It has been almost 2 weeks since my journey of Operation Solid Lives (OSL) ended. OSL is an intense decipleship program offered by our church, Church of Living Water. (http://www.livingwater.com/) Boy what a journey it was! I can't tell you completely what it has meant to me but I will try to do justice to how it has impacted my life.
OSL is one of those things that makes you want to pull your hair out at times, and at others weep with appreciation and jump with joy for the relationship that is forged with our Lord because of it. Let me explain.
When Mark and I first started OSL I was excited to start a new study and journey. They encourage couples to do it together which was exciting for me but Mark wasn't as eager as I was. Don't get me wrong, he wanted to do it but he went with me more because I asked him and he is an awesome husband and loves me. Like I said I was excited, until we got there and were greeted with a couple of unexpected realities.
The first reality was that we would NOT be sitting with each other. Now, I was partially excited to do this because my hubby and I would be together! We haven't been able to do anything together in quite a while and I was looking forward to spending time in a group getting to know others with my best friend. When we walked in though and looked for our name tags we quickly found out that our seating would be at separate tables, Mark with men and me with other women. Our smiles and anticipations both sank. Oh well, we would sit as close as we could and try make the best of it.
The second was the rules. Lots of rules! Mark and I are not exactly the best at being consistent with structured kinds of things. First there was only 2 hours of TV, movies, reading or music a week unless it was Christian music or teachings. That seemed to hurt most people but what got me the most was the Bible verse memorization. I do not memorize easily. There were a lot of things we had to do such as reading certain chapters in our bibles every day, journaling, listening to teachings, coming to all of the meetings, attend the church services and sit in the first 3 rows (which I still don't get).
I wasn't feeling the home teachings so much (good teacher, just long and repetitive at times), neither was I enjoying the sitting in the first three rows (we are back third of the church sitters.. lol) but as I said above those bible verses were just not my friend. I was trying so hard to memorize them and as I tried I would get one part mixed up with another verse or just go blank. I was really beating myself up until my 4th class, when I visited my coach and ended up in tears over it. She quickly reminded me that I don't have to be perfect, that I have only to try and that it was more important that those verses got into my heart! What a relief that day was because the expectation of having to recite my un-memorized verses was taking over every thought and ruining my days. I was reminded that there is "NO condemnation in Christ Jesus!"
Well, I was almost on my last week of OSL and I was proud of my accomplishments of journaling and reading and even memorizing some of my verses but didn't really feel there was this huge change in me that I was expecting, until April 5th.

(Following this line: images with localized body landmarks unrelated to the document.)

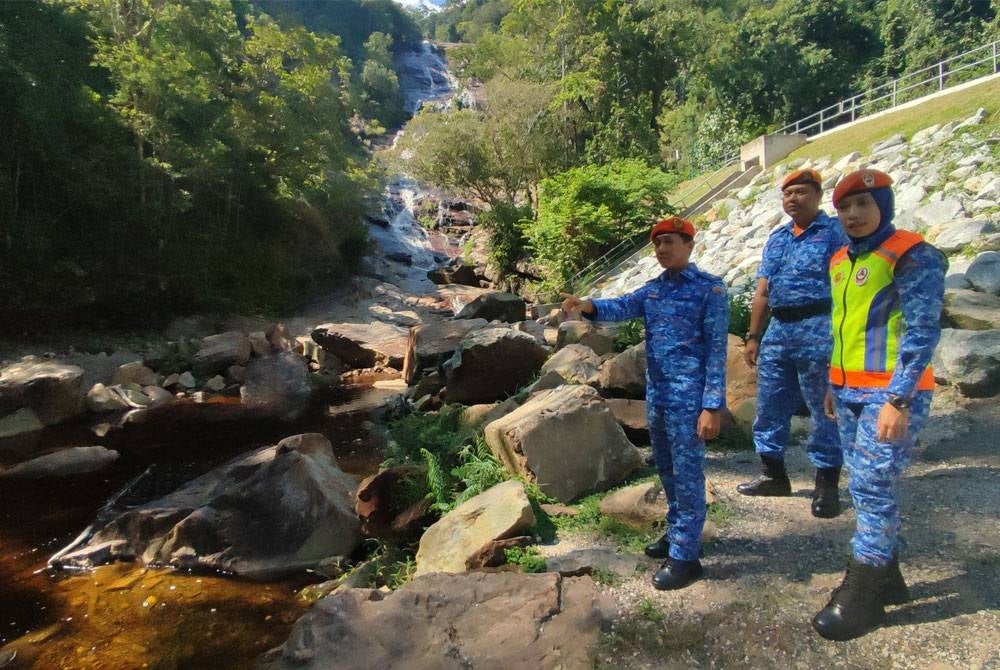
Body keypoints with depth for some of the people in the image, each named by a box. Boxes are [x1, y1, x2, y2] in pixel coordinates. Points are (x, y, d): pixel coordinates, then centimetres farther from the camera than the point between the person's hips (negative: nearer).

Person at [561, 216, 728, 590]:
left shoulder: (709, 289, -9)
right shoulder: (652, 289, 10)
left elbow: (716, 350, -12)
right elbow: (622, 307, -8)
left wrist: (712, 406, -17)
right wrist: (588, 306, -30)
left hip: (689, 397, -7)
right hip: (656, 394, 7)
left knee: (687, 474, 0)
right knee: (666, 470, 18)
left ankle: (685, 555, 11)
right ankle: (677, 533, 35)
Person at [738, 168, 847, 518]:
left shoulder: (835, 232, -2)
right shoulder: (777, 239, 17)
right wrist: (753, 337, 15)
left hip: (818, 330, -7)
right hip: (778, 331, 7)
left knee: (824, 409, 1)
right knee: (769, 407, 12)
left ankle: (827, 485, 14)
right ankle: (774, 475, 26)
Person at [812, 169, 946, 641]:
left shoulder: (913, 256, -10)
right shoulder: (841, 260, 13)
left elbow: (922, 332, -16)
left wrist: (898, 400, -21)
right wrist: (833, 385, 20)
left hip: (889, 394, -8)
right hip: (849, 392, 8)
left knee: (872, 488, -5)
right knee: (870, 488, 14)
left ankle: (861, 599, 6)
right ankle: (885, 578, 29)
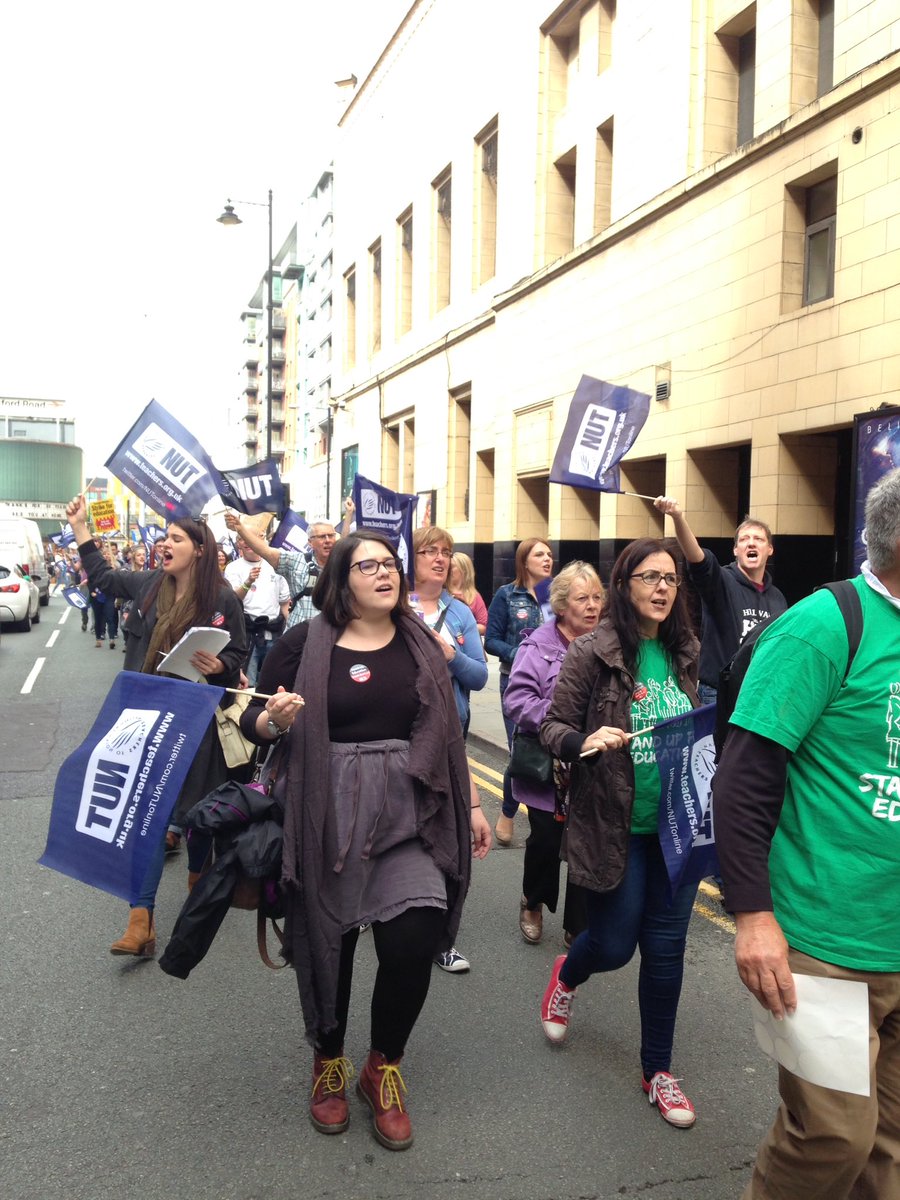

My dad died on April 6th, 2001 and on the 5th I was reflecting on that time. As I thought about it pain and tears welled up inside of me. I thought about the time that I spent in Idaho taking care of him (he was unconscious most of our time there), and the time that I read the bible to him hoping he would hear me and turn to Christ. Most of all I thought about my last moments with him before we left to come home because we had to go back to work. I said good bye and we drove our 8 hours home and the next morning I got the call, he had died.
My heart was stricken with grief by the fact that I wasn't there when he died, I left one day too soon. The grief was overwhelming wondering if my dad had accepted Christ before his death or not. As I cried I felt fear and panic rise up in me. I had to do something, and I found myself thinking frantically, "I have to find my bible, where is my bible, I just need to read my bible and I will be ok!" Those thoughts stopped me dead in my tracks.
In the past if I was hurting so much that panic would arise I would run to food, the TV, movies, or other self destructive activities, but that day, for the very first time I was running to God's word! Life itself! It hit me, the last 3 weeks of OSL had infiltrated so deep into my spirit that running to God was my hope, not the things of this world that did nothing but hurt me. I had hope in my Christ, in His Word, and in the Life I knew it would give me. I was not feeling a lot the first three weeks because I was storing up what God wanted me to be able to use in the future. I was storing up HIS HOPE!
When I ran to the Word, God didn't stop the pain, but He did stop the panic, and how grateful I am for that. Realizing I can feel pain without falling apart is a huge thing for me and I am so thankful for my church for offering OSL because I don't think I would have this hope otherwise.
Was OSL the best thing I have ever done? I don't know. But what I do know is that without it, I wouldn't be where I am today and I couldn't get to the places I know God will lead me to in the future.